Creation through blood sacrifice. Behind him, Carnelian could hear the slaves' brushes rasping at the deck. Was it not also an omen that his first sight of the Three Lands should be an occasion of massacre?

'See there,' his father said. He pointed off across the starboard bow to where a narrow feather of smoke seemed pinned to the cliff wall. That is the Jamb Rock where a fire burns night and day to guide ships into the Grand Harbour of Thuyakalrul. Do you see that lower, darker band of cliff that spreads on either side of the beacon? Well, that is the outer wall of the harbour. Thuyakalrul is well named; she is indeed a ring of blue stone lying in the sea. Within her circle lies the harbour.

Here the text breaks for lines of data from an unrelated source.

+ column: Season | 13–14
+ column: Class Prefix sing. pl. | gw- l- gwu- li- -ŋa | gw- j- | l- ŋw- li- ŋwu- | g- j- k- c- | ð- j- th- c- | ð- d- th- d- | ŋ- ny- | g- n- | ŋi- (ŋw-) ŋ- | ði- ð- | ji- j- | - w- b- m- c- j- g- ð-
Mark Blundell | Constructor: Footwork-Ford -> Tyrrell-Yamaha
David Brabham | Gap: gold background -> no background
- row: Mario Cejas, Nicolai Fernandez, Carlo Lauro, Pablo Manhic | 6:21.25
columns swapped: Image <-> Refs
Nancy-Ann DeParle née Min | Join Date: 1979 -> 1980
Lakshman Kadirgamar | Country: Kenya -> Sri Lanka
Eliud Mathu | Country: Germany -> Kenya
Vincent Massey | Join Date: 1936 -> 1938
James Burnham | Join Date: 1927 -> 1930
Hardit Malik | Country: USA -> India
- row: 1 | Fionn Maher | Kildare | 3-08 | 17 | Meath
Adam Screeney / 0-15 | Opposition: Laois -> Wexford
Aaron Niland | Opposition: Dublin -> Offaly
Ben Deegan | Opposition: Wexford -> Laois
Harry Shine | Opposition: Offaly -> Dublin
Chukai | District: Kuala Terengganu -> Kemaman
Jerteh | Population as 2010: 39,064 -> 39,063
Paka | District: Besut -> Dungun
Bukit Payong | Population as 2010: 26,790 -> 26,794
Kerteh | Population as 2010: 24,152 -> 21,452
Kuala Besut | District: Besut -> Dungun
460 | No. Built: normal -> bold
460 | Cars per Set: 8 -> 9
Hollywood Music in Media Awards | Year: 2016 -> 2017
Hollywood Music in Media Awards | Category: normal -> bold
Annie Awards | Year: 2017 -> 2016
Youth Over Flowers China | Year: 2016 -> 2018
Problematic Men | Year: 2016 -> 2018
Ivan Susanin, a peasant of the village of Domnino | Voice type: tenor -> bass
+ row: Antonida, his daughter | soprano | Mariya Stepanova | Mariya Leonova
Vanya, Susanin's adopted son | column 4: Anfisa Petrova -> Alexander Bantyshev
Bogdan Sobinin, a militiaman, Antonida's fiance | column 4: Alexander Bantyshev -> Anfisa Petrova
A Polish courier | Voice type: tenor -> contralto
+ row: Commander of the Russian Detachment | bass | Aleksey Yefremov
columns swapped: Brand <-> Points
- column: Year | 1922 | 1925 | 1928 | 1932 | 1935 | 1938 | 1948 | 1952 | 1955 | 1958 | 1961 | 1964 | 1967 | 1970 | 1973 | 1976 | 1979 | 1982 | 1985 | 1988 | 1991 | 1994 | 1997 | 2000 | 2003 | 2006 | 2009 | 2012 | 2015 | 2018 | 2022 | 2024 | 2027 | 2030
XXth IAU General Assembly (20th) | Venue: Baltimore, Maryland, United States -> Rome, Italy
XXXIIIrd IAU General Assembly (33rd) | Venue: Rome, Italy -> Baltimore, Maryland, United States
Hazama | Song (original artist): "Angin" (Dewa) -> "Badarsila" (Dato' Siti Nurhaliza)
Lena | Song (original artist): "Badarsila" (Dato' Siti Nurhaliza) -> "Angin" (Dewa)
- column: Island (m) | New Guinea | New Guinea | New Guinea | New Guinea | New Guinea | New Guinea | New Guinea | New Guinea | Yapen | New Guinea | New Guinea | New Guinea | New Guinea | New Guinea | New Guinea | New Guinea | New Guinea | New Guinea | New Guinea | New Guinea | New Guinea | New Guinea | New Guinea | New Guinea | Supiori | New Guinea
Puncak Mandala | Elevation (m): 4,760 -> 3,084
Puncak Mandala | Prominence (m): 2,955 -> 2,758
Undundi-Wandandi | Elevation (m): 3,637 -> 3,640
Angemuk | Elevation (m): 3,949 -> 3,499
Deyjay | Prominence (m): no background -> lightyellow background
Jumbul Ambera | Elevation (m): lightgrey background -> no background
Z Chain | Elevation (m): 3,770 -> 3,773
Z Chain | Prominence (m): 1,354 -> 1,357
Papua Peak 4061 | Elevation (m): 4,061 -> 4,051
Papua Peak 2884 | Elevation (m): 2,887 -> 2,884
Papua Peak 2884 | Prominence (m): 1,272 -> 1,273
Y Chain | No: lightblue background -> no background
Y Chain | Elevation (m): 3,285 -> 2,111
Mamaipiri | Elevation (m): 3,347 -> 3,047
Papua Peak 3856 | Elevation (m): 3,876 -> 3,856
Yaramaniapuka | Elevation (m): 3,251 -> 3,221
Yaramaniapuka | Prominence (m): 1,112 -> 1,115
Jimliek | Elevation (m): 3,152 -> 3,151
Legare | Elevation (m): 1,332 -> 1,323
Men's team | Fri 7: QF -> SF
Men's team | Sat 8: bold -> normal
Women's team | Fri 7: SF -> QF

It has but a single door, a breach in the northern curve of the ring. The town itself is set into a depression in the southern wall. From there a causeway crosses a lagoon to the mainland and the road climbs a valley up to join the Great Sea Road.'

'And that road leads eventually to Osrakum,' said Carnelian.

Suth almost sighed with relief as he saw the colour come back into his son's face.

'But if all this is so, my Lord, why then do we not sail directly towards the beacon?'

Suth smiled. 'Because, my son, Thuyakalrul is ringed about by another yet greater wall and even now we seek one of its gates.'

'My Lord speaks in riddles.'

From the stern they heard the captain barking commands.

'You shall see soon enough, but first we should remask.'

They did so, and then his father dissolved the wall of screens. Keal was there with the others. He shot Carnelian a look of sympathy. In the rigging slaves were closing up the fan-sails. Under the curving fish-tail of the stern, the captain stood between the two steersmen with their oars. He said something to the man standing behind him. The man operated one of the levers set into the stern post, and in response the pounding of the drum slowed to breathing pace. The threshing of the oars slowed. The wind fell and with it their cloaks which had been surfing on it. The captain spoke to another man and pointed up the ship. There was an argument as the other man refused to do what he was told. The captain shoved him out of his way and then came forward himself. 'Now you shall see,' said Suth.

The captain came closer. Carnelian saw the twitch in the man's eyes, his mouth pinching into a quivering smile. The man fell to his knees and did not move.

'Up, man, up. Get on with your business.'

The captain's face came up gaunt. He rubbed his mouth with his hand. Muttering something he crept past them, nodded unconsciously to the altar of the Gods and then went to the starboard bow. He scanned the water ahead. Carnelian leant on the rail to see what it was he sought. He noticed a darkening in the sea in front of them. The captain looked back anxiously and shouted something. The steersmen leaned on their oars. The ship turned her head slowly in response. The bruising in the water rushed towards them.

'A wall under the sea,' gasped Carnelian.

'Even when it is submerged, few channels lead through it and only one is deep enough to allow the passage of a baran,' his father said.

The captain kept whisking round to shout frantic commands. Then the black water was upon them. The ship jolted as if she had hit something and then the blackness was pouring past them.

'How do they find it?' Carnelian asked, amazed.

His father pointed to where Carnelian could see a tiny spine jutting up from the cliff. Then he pointed back the way they had come. A crooked bronze post rose out of the sea. The post and the cliff tower in a line will bring a baran safely through the reef.'

Other posts went past like green men standing on the waves, pointing out the way. In some places the reef came up almost into the air. Sinuous filaments of light quivered over it. At the captain's cries the steersmen nudged the ship first one way then the other. At last she was through into the green water beyond. The captain passed them and jerked a bow before rushing back to the stern.